Google is building a subsea fibre-optic network cable that connects the UK, US and Spain as part of an effort to improve its services.
The ‘Grace Hopper’ cable, Google’s fourth privately-owned undersea cable, will run from New York and split off to Bilbao in Spain and Cornwall in the UK.
Underwater cables carry 98% of the world’s data, according to Google, and are a vital part of global communications. They are typically built by groups of communications firms which then charge other companies to use them.
The Grace Hopper cable will be one of the first new cables to connect the US and UK since 2003 and will power Google services like Meet, Gmail and Google Cloud. It also marks the tech giant’s first investment in a private subsea cable route to the UK and its first-ever route to Spain. The Bilbao landing point will also integrate an upcoming Google Cloud region in Madrid.

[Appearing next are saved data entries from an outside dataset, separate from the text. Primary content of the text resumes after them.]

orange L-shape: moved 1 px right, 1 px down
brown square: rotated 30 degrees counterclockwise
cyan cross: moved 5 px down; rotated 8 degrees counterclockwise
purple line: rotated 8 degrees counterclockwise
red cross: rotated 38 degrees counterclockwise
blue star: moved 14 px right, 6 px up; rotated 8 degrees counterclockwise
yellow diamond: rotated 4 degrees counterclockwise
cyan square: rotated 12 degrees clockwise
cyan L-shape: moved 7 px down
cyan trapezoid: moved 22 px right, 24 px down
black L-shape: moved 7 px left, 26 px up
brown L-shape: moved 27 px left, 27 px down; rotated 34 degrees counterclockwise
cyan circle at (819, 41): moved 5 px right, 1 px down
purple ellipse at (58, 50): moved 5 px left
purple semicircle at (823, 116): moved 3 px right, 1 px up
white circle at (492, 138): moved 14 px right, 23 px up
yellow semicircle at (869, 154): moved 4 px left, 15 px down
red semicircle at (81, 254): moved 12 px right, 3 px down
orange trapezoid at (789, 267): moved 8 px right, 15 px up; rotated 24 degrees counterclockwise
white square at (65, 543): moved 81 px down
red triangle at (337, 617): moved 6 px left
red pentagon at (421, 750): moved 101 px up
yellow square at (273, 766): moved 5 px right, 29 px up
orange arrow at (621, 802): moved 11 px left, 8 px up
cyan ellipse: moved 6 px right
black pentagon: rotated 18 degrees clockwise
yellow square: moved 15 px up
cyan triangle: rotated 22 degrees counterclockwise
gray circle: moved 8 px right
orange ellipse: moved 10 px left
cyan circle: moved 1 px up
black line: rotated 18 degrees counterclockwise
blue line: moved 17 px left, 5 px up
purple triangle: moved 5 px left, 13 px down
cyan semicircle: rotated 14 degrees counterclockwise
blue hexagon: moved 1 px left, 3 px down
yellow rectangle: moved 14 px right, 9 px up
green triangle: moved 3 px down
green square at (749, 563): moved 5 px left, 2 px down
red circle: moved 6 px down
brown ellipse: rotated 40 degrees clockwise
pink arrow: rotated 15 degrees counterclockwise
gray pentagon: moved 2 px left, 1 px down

The cable will be equipped with 16 fibre pairs (32 fibres), which is a significant upgrade to the internet infrastructure connecting the US with Europe, according to Google. A contract to build the cable was signed earlier this year with Eatontown, a New Jersey-based subsea cable provider and the project is expected to be completed by 2022.
The name of the cable is a nod to American computer science pioneer Grace Brewster Murray Hopper who is best known for her work on one of the first linkers (compilers). She’s also famous for finding an actual bug in a programme when a trapped moth short-circuited an early Harvard Mark II computer.
Jayne Stowell, who oversees construction of the company’s undersea cable projects, said Google needed an internet connection that could be relied upon.
“It’s not enough to have a single cable because any element in the network can break from time to time, and if it’s 8,000 metres under the sea, it takes a while to repair,” she told the BBC.